Provincial P3 agencies
Crown corporations like Partnerships BC, Infrastructure Ontario and SaskBuilds all have a mandate to simultaneously promote and assess P3s. This places them in an inherent conflict of interest that leads to biased advice in favour of privatization. Key financial details and complex risk calculations underpinning their pro-P3 advice are usually kept secret, preventing independent analysis of claims that P3s deliver “value for money.”
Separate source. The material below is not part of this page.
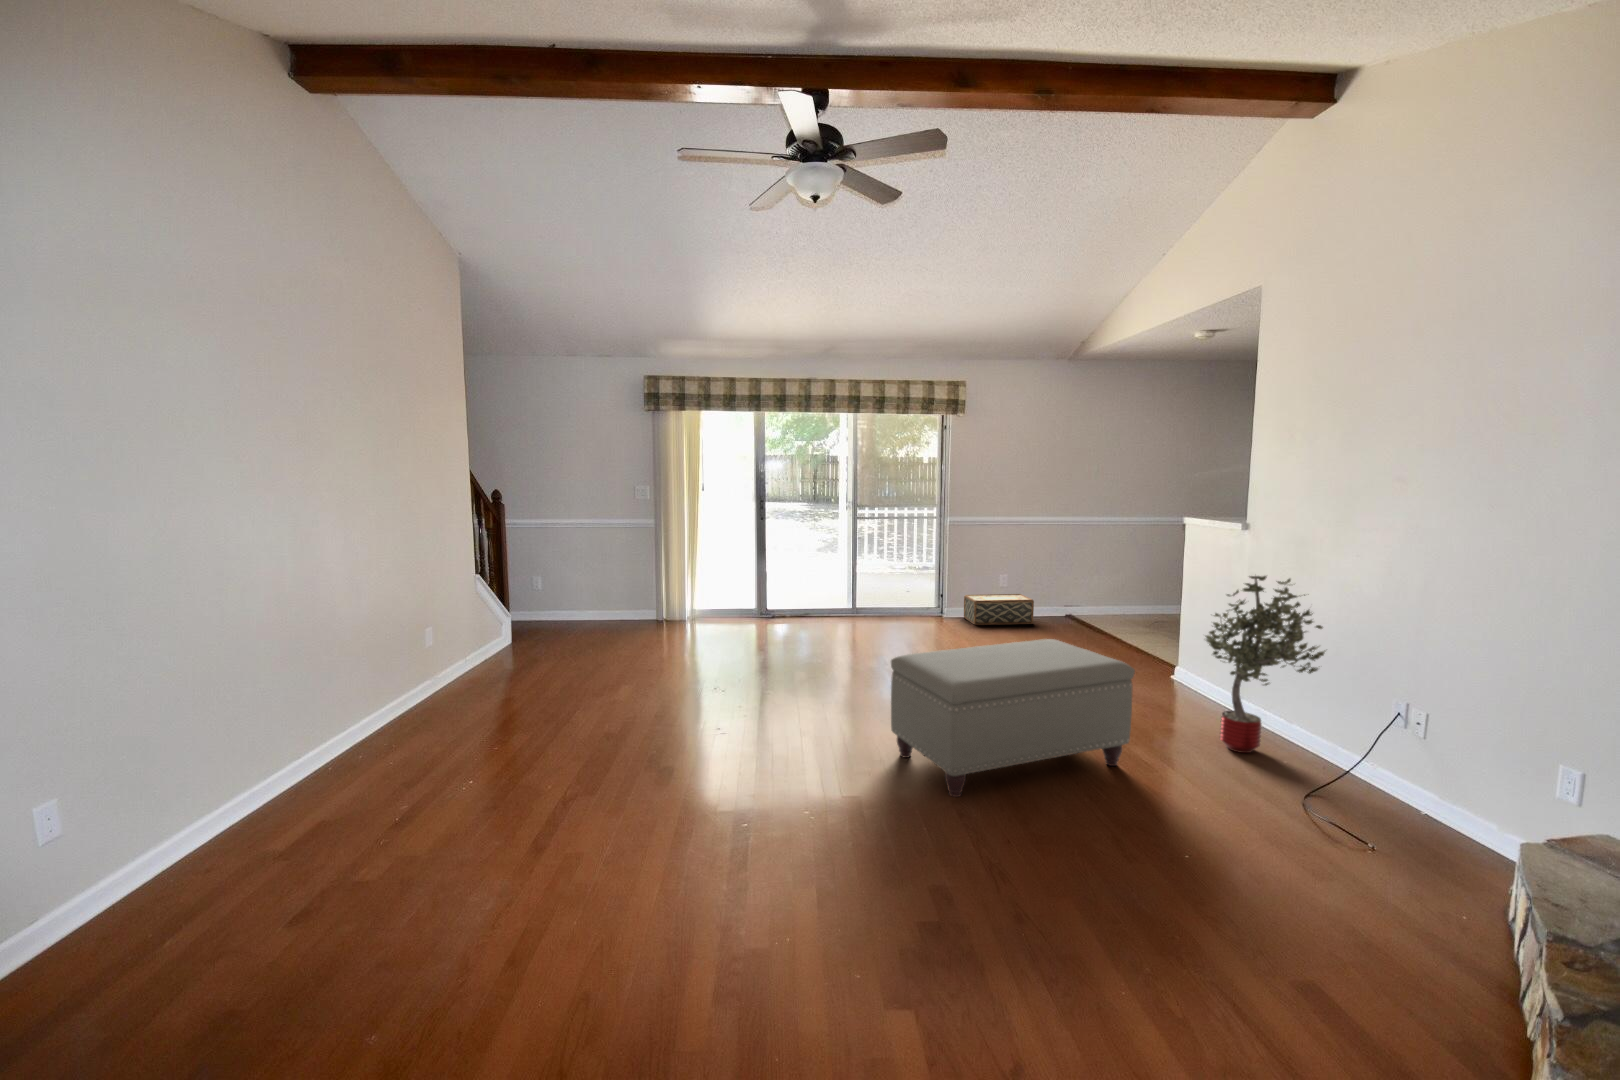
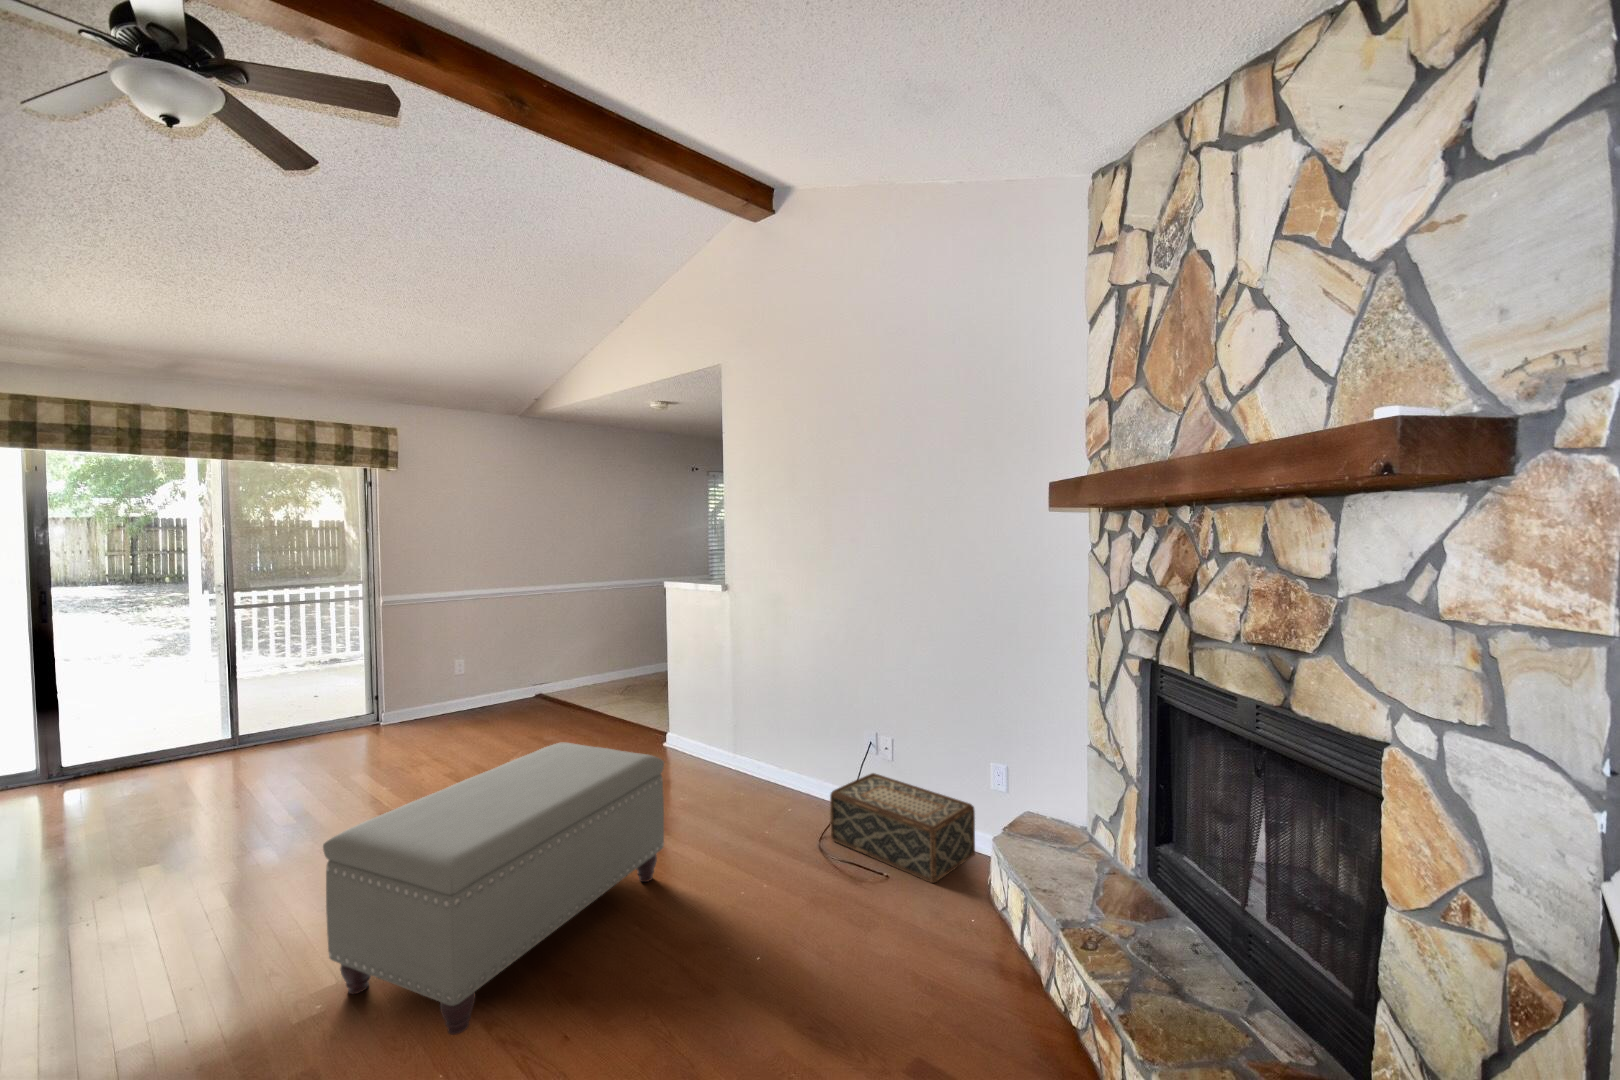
potted tree: present [1205,576,1325,753] -> none [705,634,812,814]
woven basket: present [964,594,1034,625] -> present [830,773,975,883]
PPP Canada was a federal crown corporation set up under the Harper Conservatives to expand the scope of privatization into new sectors and regions. It administered the P3 Canada fund, which subsidized P3 projects by paying up to 25 per cent of capital costs. This major incentive to privatize, combined with inadequate public funding, created the conditions that spread privatization in municipalities, including to water and wastewater projects. As with provincial P3 agencies, PPP Canada’s twin role of both promoting and assessing P3s placed it in an inherent conflict of interest, leading to biased advice. After cementing plans for much broader and deeper privatization with the Canada Infrastructure Bank, the Liberal government announced PPP Canada would cease operations at the end of March 2018.
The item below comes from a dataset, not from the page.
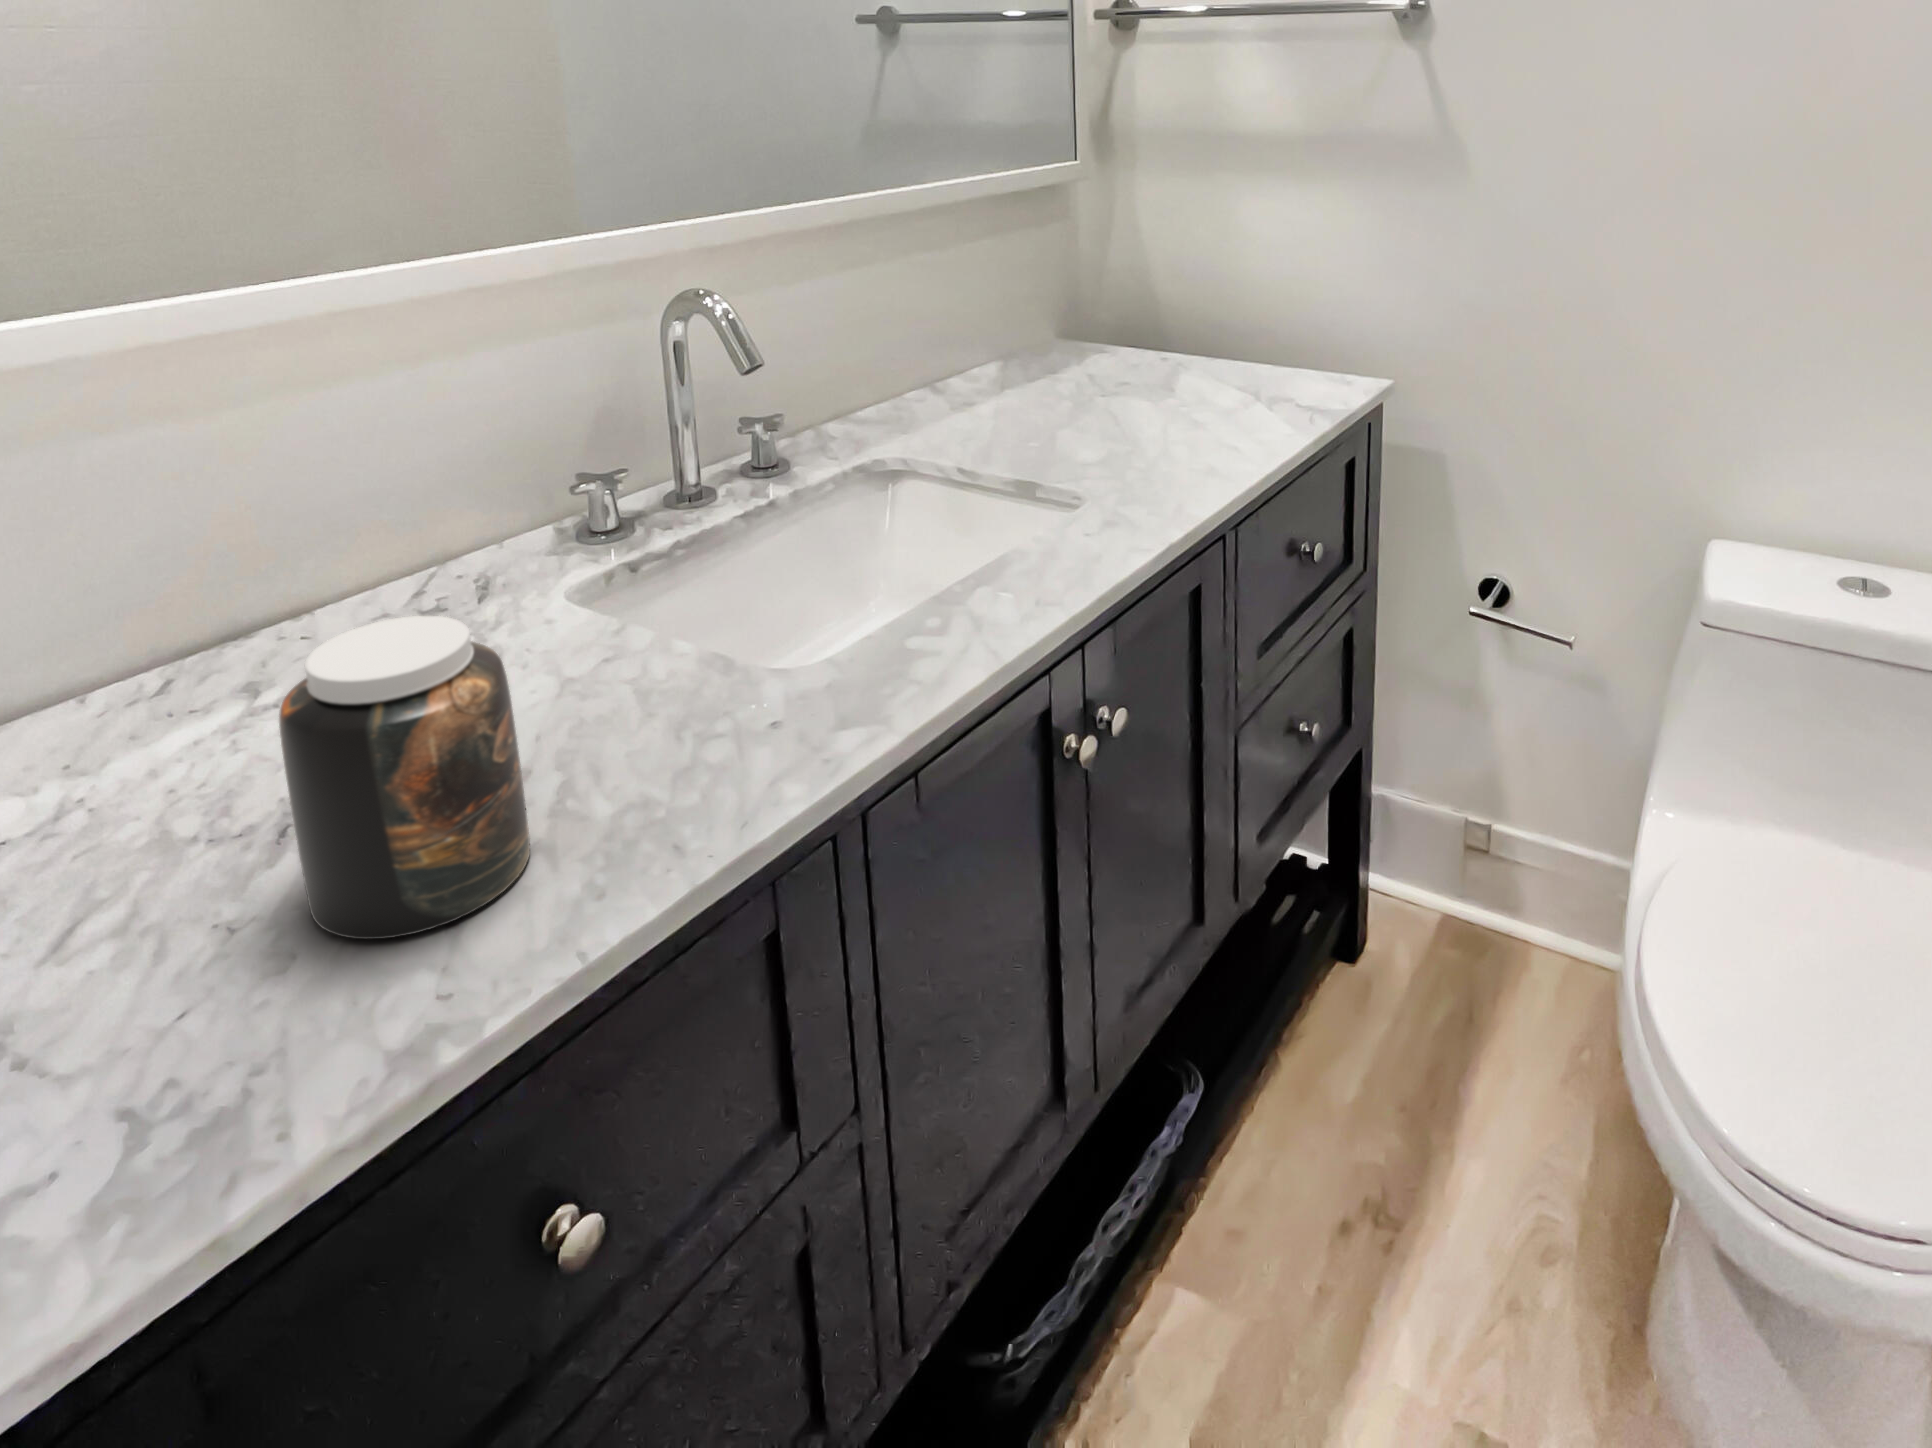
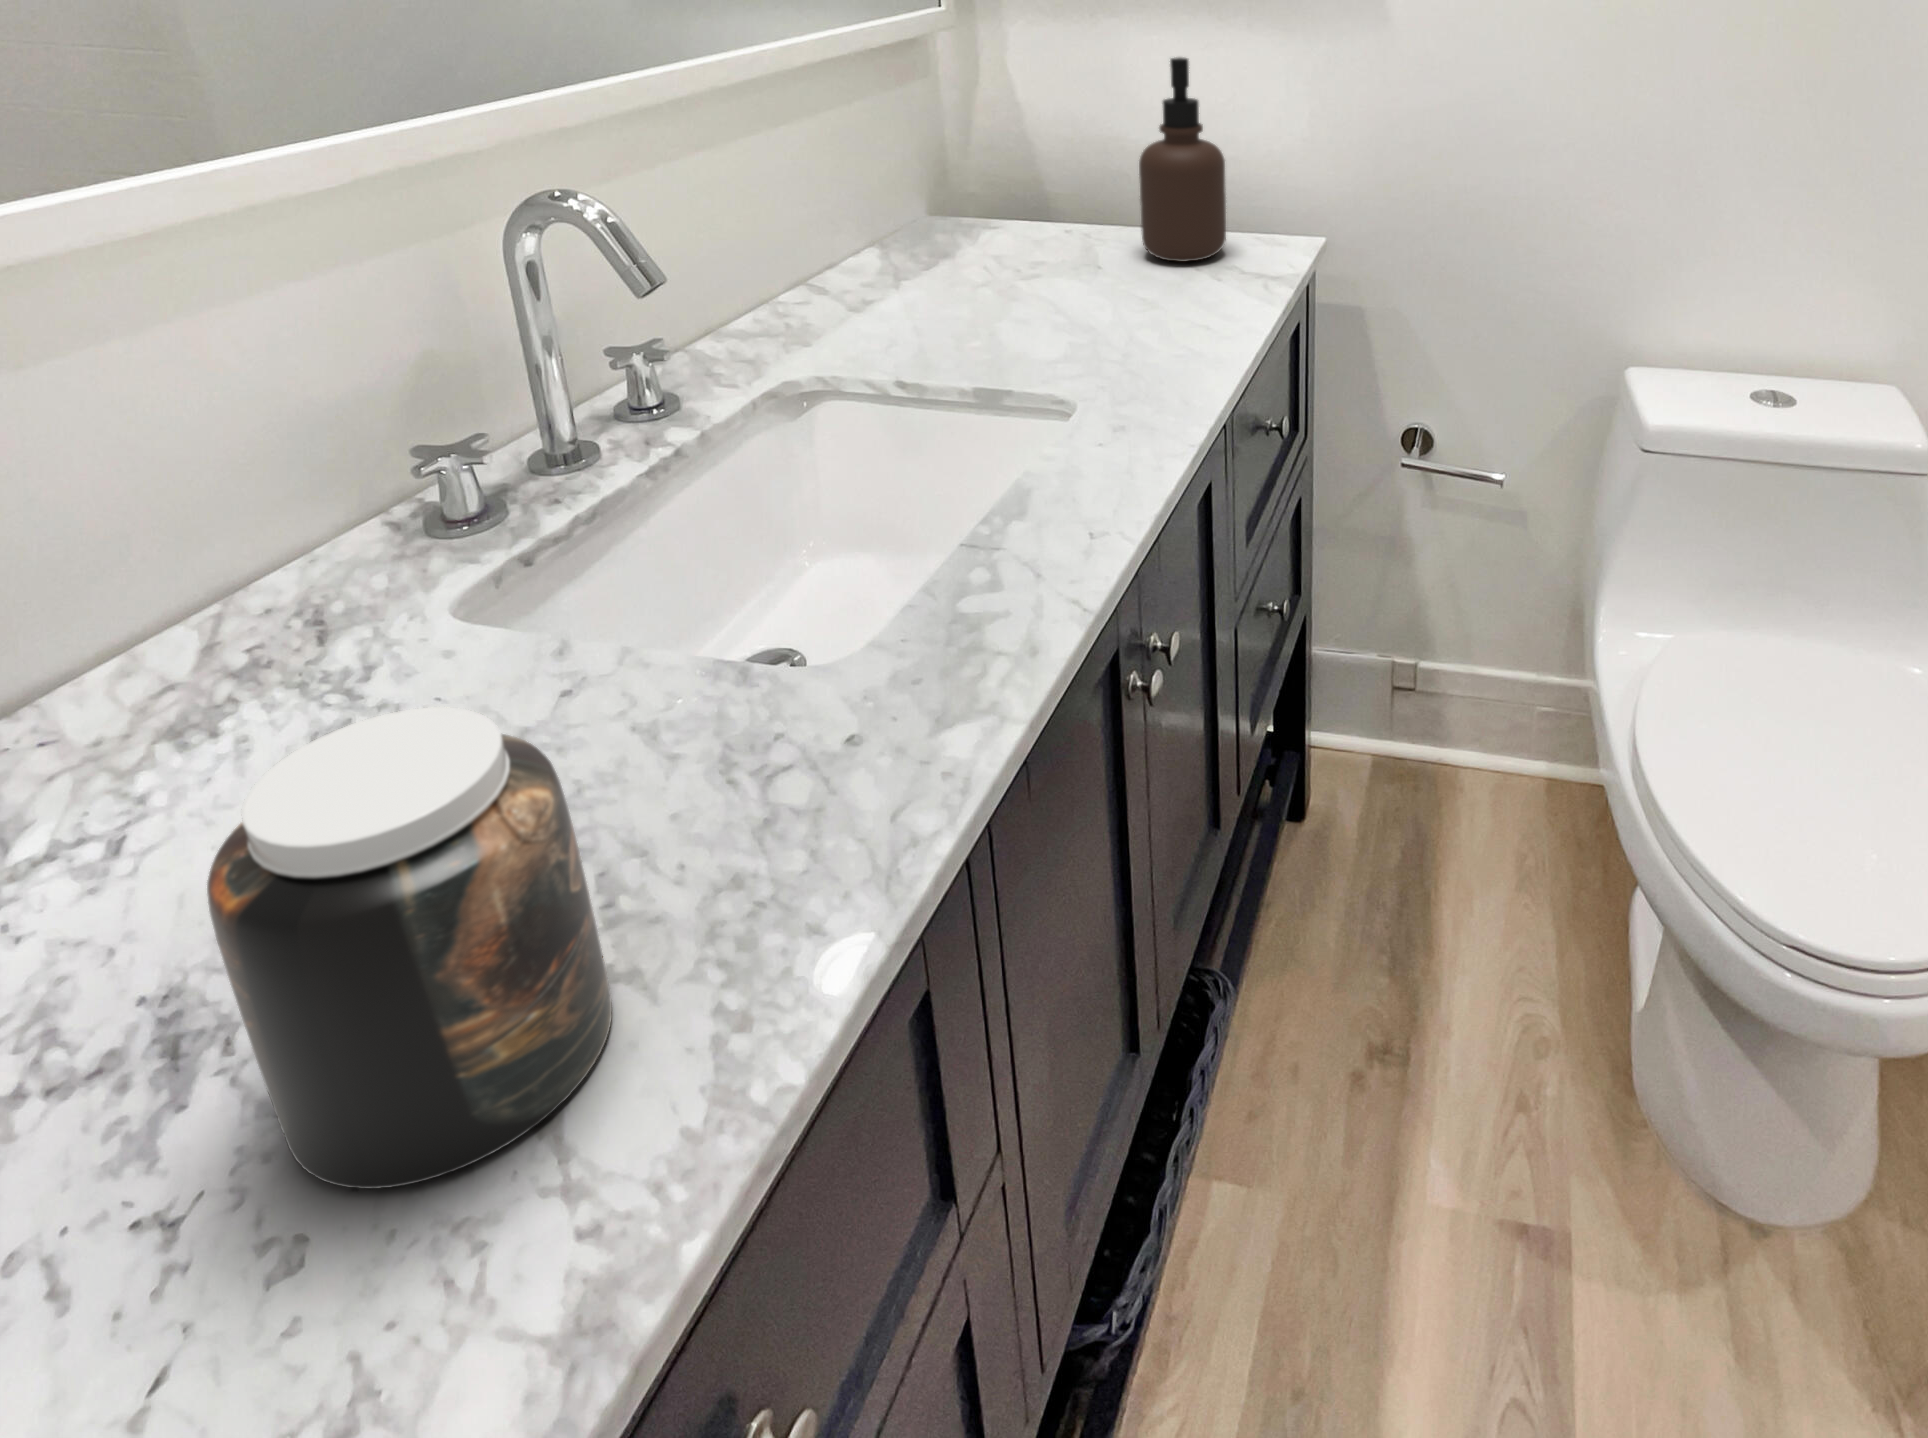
soap dispenser: none [1218,207,1297,392] -> present [1139,57,1226,262]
Right-wing think tanks and groups
These include the Fraser Institute, the Manning Centre, the C.D. Howe Institute, the Montreal Economic Institute, the Atlantic Institute for Market Studies and the Frontier Centre for Public Policy. These and other right-wing think tanks frequently publish reports and commentary that are hostile to public sector workers, publicly-provided services and progressive taxation – all stemming from a stubborn and demonstrably false belief that competitive markets always produce better results. Groups like the Canadian Taxpayers Federation and the Canadian Federation of Independent Business often advance an anti-public sector agenda.